_Раздел документа_
Напившись чаю и помывшись, мы вышли в город, но осмотреть его не пришлось, так как у этапного коменданта, к которому мы зашли, писарь сообщил, что автомобиль в Сюрменэ уходит через час. Из Трапезунда каждому из нас предстоял отдельный путь в разные стороны. Ченгери должен был ехать к месту своей службы по береговому шоссе, а я через горный перевал в Байбурт. Разлука наша была более чем своевременна, наши отношения становились с каждым днём всё тяжелее, и мы почти не разговаривали друг с другом. У него, хотя и с некоторым запозданием, начинало проявляться ко мне враждебное чувство. Сам я не чувствовал к Ченгери ни злобы, ни неприязни, как совершенно не считал себя перед ним и в чём-либо виноватым. Разлука наша поэтому была более чем прохладной.

Оставшись один в Трапезунде, я скоро убедился, что выбраться из него было не так легко. Сообщение с Байбуртом поддерживалось исключительно военными транспортами, перевозившими снабжение на молоканских арбах от этапа до этапа, когда же должен был отсюда отбыть очередной транспорт, было неизвестно. От нечего делать я занялся изучением города, тем более, что в Азиатскую Турцию попал впервые, и эта страна меня очень интересовала.

Сохранённые данные
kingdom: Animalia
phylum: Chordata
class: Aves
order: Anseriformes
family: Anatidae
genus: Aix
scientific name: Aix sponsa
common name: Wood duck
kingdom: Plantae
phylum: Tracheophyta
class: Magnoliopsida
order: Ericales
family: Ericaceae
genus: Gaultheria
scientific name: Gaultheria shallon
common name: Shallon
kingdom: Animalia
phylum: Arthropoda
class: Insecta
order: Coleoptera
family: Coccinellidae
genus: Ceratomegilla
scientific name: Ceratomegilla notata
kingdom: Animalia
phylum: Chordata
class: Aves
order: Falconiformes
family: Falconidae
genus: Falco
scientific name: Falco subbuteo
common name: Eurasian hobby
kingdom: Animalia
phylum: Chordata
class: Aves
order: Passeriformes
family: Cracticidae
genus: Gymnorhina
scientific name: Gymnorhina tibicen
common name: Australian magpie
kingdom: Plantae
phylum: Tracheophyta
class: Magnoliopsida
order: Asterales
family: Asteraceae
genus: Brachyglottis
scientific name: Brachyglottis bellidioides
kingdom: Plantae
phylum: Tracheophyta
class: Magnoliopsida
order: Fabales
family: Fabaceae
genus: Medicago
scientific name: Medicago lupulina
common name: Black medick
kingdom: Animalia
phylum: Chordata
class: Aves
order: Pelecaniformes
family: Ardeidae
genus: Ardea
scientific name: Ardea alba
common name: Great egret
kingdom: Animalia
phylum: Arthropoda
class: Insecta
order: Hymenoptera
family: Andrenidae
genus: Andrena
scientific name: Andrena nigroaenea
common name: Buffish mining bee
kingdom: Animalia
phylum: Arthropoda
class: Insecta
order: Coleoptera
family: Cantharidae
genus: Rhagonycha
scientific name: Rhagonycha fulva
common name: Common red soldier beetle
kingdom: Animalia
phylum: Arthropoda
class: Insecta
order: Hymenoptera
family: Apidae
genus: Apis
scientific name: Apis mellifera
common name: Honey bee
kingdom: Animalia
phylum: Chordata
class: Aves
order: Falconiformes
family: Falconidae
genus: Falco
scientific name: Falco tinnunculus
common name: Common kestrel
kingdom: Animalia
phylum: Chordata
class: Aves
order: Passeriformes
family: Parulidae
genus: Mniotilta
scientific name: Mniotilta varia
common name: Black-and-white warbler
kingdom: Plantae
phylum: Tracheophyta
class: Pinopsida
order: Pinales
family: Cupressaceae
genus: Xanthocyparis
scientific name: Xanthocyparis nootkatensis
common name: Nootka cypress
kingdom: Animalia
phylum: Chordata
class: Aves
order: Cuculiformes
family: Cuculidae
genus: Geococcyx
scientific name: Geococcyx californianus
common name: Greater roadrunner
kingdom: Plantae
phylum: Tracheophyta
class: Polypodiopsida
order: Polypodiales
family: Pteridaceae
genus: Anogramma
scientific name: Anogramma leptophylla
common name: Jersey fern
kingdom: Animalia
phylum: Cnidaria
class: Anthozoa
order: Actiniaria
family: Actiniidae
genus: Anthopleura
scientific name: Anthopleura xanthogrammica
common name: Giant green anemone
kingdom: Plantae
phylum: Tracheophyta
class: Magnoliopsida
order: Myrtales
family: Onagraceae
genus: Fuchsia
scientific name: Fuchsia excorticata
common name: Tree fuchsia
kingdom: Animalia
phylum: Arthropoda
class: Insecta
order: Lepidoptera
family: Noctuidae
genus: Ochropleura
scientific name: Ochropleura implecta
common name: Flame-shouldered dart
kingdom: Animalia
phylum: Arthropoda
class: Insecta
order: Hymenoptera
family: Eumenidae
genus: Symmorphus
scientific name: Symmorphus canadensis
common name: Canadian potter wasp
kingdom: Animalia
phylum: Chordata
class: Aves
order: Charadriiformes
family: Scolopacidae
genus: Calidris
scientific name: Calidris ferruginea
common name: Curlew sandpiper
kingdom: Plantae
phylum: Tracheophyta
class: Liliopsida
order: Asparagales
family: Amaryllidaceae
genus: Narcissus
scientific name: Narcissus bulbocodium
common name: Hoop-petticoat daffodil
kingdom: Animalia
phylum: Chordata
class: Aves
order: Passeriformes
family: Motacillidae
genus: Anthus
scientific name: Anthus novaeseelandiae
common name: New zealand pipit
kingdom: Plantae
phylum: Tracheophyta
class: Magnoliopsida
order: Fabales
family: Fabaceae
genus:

_Письменное задание 1_
Ответьте на вопросы по отрывку:
(a) Через какое время, по словам писаря, уходил автомобиль в Сюрменэ?
(b) По какой дороге Ченгери должен был ехать к месту своей службы?
(c) На чём военные транспорты перевозили снабжение от этапа до этапа?
_Письменное задание 2_
Верните дословно ту часть отрывка, что находится между словами «Оставшись один в» и «меня очень интересовала.», включительно.

_Письменный ответ 1_
(a) Через час.
(b) По береговому шоссе.
(c) На молоканских арбах.

_Письменный ответ 2_
Оставшись один в Трапезунде, я скоро убедился, что выбраться из него было не так легко. Сообщение с Байбуртом поддерживалось исключительно военными транспортами, перевозившими снабжение на молоканских арбах от этапа до этапа, когда же должен был отсюда отбыть очередной транспорт, было неизвестно. От нечего делать я занялся изучением города, тем более, что в Азиатскую Турцию попал впервые, и эта страна меня очень интересовала.